Für die große Masse der Leser kann – das wissen wir wohl – Novalis nicht viel nützen, denn er beschäftigt unsere Zeit mehr, als er sie tödten hilft und Leuten, die bloßen Zeitvertreib suchen, möchte ein Studium dieses Schriftstellers nicht anzurathen sein.

Andere dagegen, welche die Wahrheit als den Zweck aller Lectüre schätzen, besonders der Klasse, welche die Wissenschaft der Moral als die Entwickelung der reinsten und höchsten Wahrheit cultivirt, können wir die wiederholte Lectüre der Schriften von Novalis mit fast vollkommenem Vertrauen empfehlen. Wenn sie eben so wie wir der Ansicht sind, daß die gewinnreichste Beschäftigung, die irgend ein Buch ihnen gewähren kann, darin besteht, daß sie redlich und eifrig einen ernsten, tiefdenkenden, wahrheitliebenden Menschen studiren und sich in seine Denkweise hineinarbeiten, bis sie die Welt mit seinen Augen sehen, so fühlen, wie er fühlte, und urtheilen, wie er urtheilte, ohne zu glauben oder zu leugnen, bis sie in gewissem Grade so fühlen und urtheilen können, – dann können wir versichern, daß von den uns bekannten Büchern wenige ihrer Aufmerksamkeit würdiger sind als dieses.
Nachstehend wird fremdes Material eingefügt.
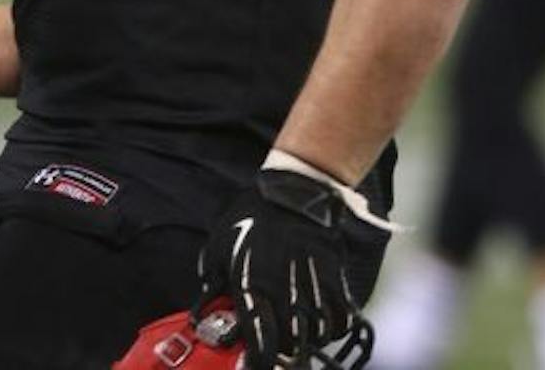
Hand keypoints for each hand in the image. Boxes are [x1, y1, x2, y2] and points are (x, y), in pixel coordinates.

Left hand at [196, 154, 390, 366]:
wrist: (294, 191)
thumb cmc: (254, 214)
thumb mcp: (219, 245)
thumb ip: (212, 281)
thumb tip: (202, 308)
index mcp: (255, 289)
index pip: (260, 345)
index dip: (257, 361)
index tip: (254, 362)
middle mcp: (286, 296)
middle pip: (292, 348)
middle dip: (282, 349)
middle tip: (275, 339)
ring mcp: (314, 291)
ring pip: (317, 337)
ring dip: (307, 337)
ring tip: (296, 325)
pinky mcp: (336, 282)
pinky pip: (342, 320)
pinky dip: (333, 325)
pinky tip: (320, 317)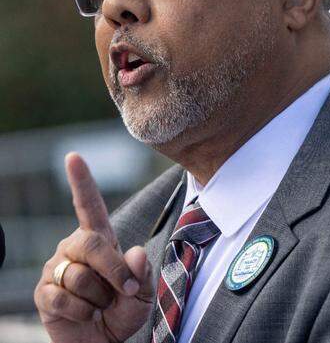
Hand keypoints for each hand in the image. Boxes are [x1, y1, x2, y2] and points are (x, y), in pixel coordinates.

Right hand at [35, 153, 153, 342]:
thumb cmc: (122, 312)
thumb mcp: (142, 293)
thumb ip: (142, 273)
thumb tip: (134, 252)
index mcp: (100, 241)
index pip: (89, 207)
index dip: (81, 182)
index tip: (74, 157)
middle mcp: (74, 249)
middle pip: (92, 245)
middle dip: (114, 271)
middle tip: (126, 292)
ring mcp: (56, 270)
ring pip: (80, 277)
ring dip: (99, 299)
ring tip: (100, 306)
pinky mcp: (43, 294)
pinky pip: (64, 299)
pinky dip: (83, 312)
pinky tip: (85, 315)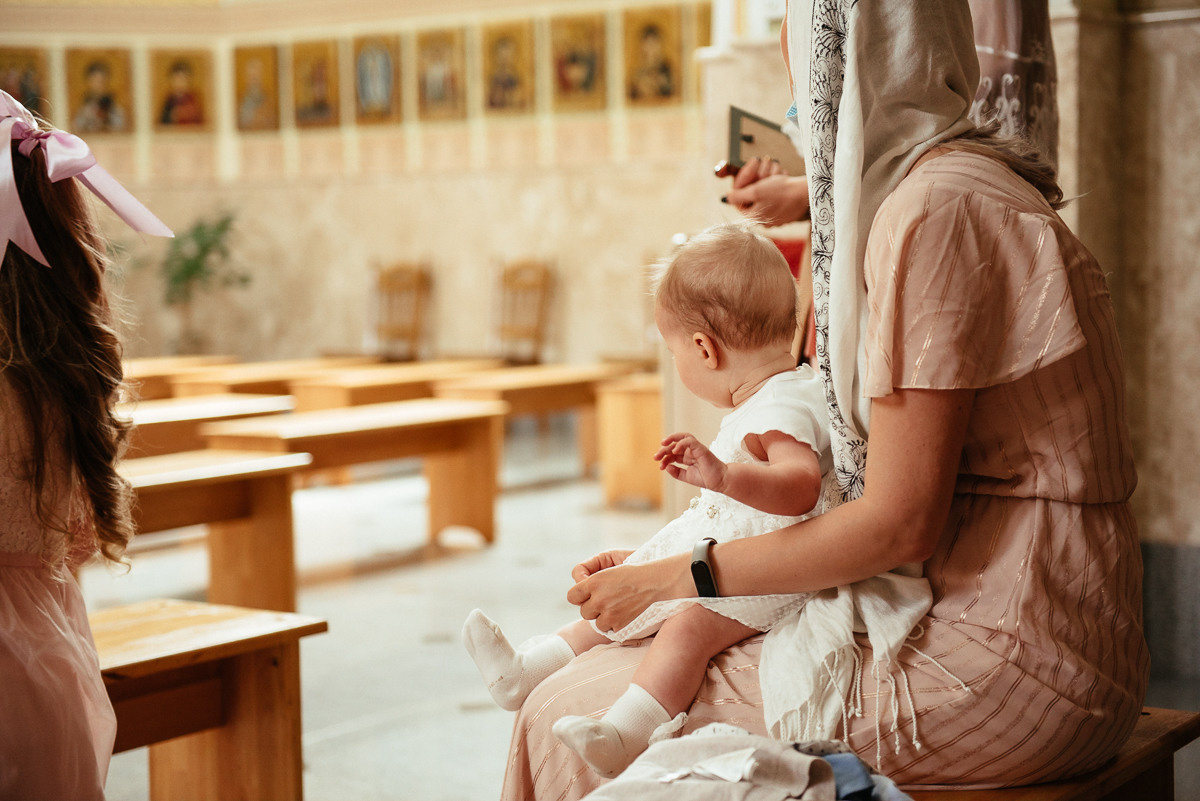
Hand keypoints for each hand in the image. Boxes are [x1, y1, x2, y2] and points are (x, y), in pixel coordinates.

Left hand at [567, 553, 691, 632]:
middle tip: (607, 600)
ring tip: (618, 606)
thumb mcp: (609, 569)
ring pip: (596, 622)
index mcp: (594, 583)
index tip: (588, 594)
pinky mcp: (619, 625)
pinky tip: (625, 613)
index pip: (571, 596)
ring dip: (604, 617)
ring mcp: (608, 614)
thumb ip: (591, 582)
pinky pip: (610, 629)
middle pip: (584, 611)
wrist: (657, 582)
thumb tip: (580, 594)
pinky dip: (616, 624)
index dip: (579, 595)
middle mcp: (598, 600)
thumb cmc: (635, 572)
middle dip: (593, 607)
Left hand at [655, 432, 726, 491]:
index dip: (665, 458)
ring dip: (671, 439)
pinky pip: (690, 441)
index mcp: (687, 457)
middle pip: (675, 445)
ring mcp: (696, 449)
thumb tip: (666, 466)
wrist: (720, 481)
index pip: (673, 454)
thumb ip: (676, 472)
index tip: (660, 466)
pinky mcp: (701, 448)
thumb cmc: (706, 478)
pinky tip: (675, 450)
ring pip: (682, 438)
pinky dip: (681, 443)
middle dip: (664, 450)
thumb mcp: (686, 476)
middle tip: (656, 457)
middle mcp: (691, 451)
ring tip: (663, 444)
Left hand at [724, 158, 809, 226]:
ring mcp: (776, 214)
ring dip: (769, 175)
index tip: (752, 166)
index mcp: (754, 216)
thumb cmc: (782, 192)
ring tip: (777, 171)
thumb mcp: (755, 192)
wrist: (808, 192)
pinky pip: (776, 192)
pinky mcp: (786, 208)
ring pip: (765, 189)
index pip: (739, 198)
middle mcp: (764, 218)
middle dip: (758, 176)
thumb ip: (738, 196)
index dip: (743, 180)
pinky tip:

Sie werden darin eine unergründliche Fundgrube philosophischer Ideen finden, wo auch der schärfste Verstand Beschäftigung genug findet.

Alles dies wird der Fall sein, wenn der Leser nach ehrlichen Grundsätzen verfährt; geschieht dies aber nicht, so wird Alles anders sein, denn auf keinen Schriftsteller ist so sehr wie auf Novalis jenes berühmte Motto anwendbar:

»Leser, wie gefall ich Dir?
Leser, wie gefällst Du mir?«

Uebrigens wäre es ein unrichtiges Verfahren von uns, wenn wir hier eine förmliche Charakteristik Novalis' versuchen, mit den uns zu Gebote stehenden Mitteln diese außerordentliche Natur auf gewöhnliche Formulare zurückführen und den Nettobetrag seines Werthes und seines Unwerthes in wenigen Worten aufsummiren wollten.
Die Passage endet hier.